Le marché automobile européen avance, mais d’un pas hésitant. Les ventes de voitures électriques progressent, portées par les aides publiques et la pression réglementaire, mais l’élan s’essouffle. Selon AAA Data, les électriques à batterie atteignent tout juste 17 % du marché français sur les cinq premiers mois de 2024. L’hybride rechargeable, souvent vu comme un compromis, tire son épingle du jeu.
L’avenir reste flou. Les prix des voitures neuves dépassent encore le budget de nombreux ménages. Les dispositifs de soutien changent au gré des décisions politiques, rendant toute anticipation difficile, que ce soit pour les familles ou les entreprises. La batterie, cœur de la transition, concentre toujours autant d’inconnues sur les plans industriel et écologique. Quant au réseau de recharge, sa progression ne suffit pas à garantir une couverture homogène, dès qu’on sort des grandes villes.
Pour mieux saisir la dynamique actuelle, voici la façon dont les stratégies des différents acteurs s’ajustent :
- Les constructeurs traditionnels comme Stellantis, Renault, Peugeot avancent prudemment, investissant tout en limitant les volumes mis sur le marché.
- Les nouveaux venus, Tesla et BYD, imposent leur cadence et bouleversent les règles du jeu, tant sur les prix que sur la technologie.

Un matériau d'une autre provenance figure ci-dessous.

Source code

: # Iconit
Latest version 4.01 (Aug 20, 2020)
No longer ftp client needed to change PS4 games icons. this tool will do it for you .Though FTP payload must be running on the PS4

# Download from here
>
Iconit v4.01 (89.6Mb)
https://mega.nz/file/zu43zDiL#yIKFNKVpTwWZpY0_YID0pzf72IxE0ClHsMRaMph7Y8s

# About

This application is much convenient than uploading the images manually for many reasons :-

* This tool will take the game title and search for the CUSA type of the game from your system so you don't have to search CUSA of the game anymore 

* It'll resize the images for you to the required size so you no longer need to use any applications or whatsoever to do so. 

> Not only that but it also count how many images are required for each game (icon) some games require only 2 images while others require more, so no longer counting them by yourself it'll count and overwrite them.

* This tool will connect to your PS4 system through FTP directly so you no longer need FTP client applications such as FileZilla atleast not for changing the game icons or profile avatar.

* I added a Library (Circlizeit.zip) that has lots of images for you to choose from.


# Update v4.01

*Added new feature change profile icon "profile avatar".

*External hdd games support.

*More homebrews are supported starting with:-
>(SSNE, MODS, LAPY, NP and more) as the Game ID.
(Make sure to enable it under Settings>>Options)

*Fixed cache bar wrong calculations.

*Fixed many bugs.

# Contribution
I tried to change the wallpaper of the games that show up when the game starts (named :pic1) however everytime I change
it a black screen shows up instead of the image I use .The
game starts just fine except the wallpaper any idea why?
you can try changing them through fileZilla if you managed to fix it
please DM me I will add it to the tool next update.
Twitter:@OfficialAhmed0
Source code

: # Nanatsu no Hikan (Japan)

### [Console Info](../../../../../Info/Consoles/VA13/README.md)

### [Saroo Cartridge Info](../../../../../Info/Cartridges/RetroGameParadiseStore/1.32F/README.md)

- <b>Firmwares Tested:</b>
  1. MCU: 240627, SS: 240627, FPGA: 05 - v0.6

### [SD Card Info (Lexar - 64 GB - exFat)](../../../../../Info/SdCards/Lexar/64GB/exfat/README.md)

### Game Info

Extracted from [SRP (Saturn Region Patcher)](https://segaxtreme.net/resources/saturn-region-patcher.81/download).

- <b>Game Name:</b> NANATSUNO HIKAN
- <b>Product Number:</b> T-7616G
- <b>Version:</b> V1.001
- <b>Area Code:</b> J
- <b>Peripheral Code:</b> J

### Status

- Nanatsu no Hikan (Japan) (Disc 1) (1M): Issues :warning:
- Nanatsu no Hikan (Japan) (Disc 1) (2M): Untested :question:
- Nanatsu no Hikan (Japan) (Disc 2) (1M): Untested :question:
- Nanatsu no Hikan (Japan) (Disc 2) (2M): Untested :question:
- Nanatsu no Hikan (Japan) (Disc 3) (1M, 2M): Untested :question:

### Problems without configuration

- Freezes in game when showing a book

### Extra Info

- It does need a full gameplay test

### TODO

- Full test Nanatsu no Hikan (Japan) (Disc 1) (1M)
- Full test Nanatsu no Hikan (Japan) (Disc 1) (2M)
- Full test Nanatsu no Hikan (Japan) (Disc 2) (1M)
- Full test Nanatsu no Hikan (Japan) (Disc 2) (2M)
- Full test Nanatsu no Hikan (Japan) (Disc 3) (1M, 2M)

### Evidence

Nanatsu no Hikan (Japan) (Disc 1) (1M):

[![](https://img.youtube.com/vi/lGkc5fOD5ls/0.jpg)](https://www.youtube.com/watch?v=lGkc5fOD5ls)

La Bank of America anticipe un ralentissement du rythme de croissance des voitures électriques dès 2025. Malgré cette évolution, les véhicules thermiques gardent de solides positions, surtout grâce à une demande persistante en essence et diesel dans certains pays. Les choix se font au cas par cas. Les divergences entre constructeurs et régulateurs rendent toute trajectoire linéaire improbable. La mutation vers l’électrique, semée d’incertitudes, promet d’être disputée. Au final, l’automobile européenne avance, mais le chemin reste sinueux et rien n’indique que la route vers l’électrique sera sans embûche.